もしかするとイギリスに行った俊也の伯父が書いたのかもしれない、と推測し、二人は伯父が事件に関わっていた可能性を探っていく。
いっぽう、大日新聞の阿久津記者の取材は、最初は難航したものの、少しずつ犯人グループの実像に肉迫していった。
事件関係者らしい人(俊也たち)が関係者に聞き込みをしていることも耳に入ってくる。
阿久津記者の執念の取材で、やがて犯人グループの実像が明らかになってくる。
明らかになった事件の全貌とはどんなものだったのか。
自分の声を犯罪に使われた子どもたちは、どんな人生を送っていたのか……。
著者の塩田氏は、大学に入った時から作家志望だった。
その頃、たまたま手にとったグリコ・森永事件の関連本を読んで、子どもの声が犯行に使われていたことを知った。
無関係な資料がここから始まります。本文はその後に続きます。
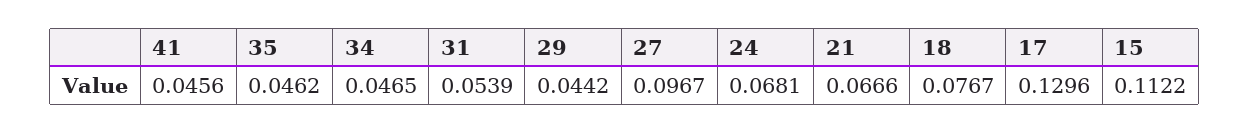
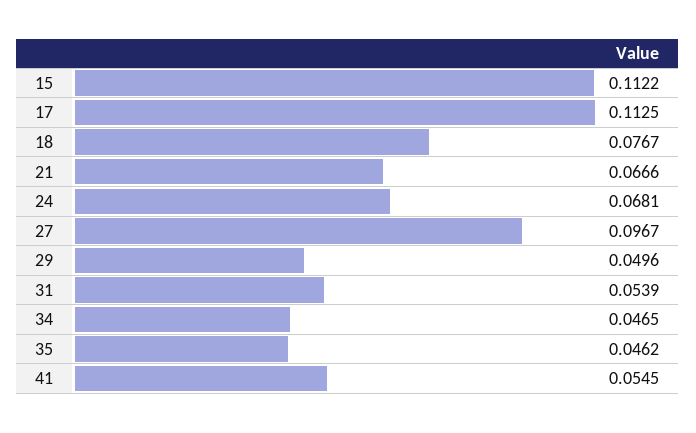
  {
-   "41": 0.0456,
+   "41": 0.0545,
    "35": 0.0462,
    "34": 0.0465,
    "31": 0.0539,
-   "29": 0.0442,
+   "29": 0.0496,
    "27": 0.0967,
    "24": 0.0681,
    "21": 0.0666,
    "18": 0.0767,
-   "17": 0.1296,
+   "17": 0.1125,
    "15": 0.1122
  }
しかも、3人の子どもの音声が犯行に使われていたなかで、一番下の子は著者とほぼ同い年だという。
その子は、どんな人生を送っているんだろう。関西に住んでいるなら、自分とすれ違ったことがあるかもしれない……、と考えたとき、犯人がどれだけ残酷なことをしたか、ということに思い至った。
そもそも、お菓子に毒を入れるということは、子どもを人質に取るのと同じことだ。
実際に死者は出なかったが、食べた子どもが亡くなる可能性は十分あった。
その上、犯人は子どもの声を使うことで、その子の人生を狂わせた。
録音した子どもは、自分が犯罪に関係させられたことを苦にしているだろうし、周りに知られてしまうかもしれないと怯えて暮らしているかもしれない。
犯人は、その子の未来を奪ったのだ。
構想から15年、子どもを持つ父になった塩田氏は、子どもの声を犯罪に使った犯人の残酷さ、冷酷さ、卑劣さがますます許せなくなった。
犯人の正体を追うというエンターテインメント小説に載せ、「罪の声」の子どもたちに寄せる著者の思いやりと哀惜の念が伝わってくる。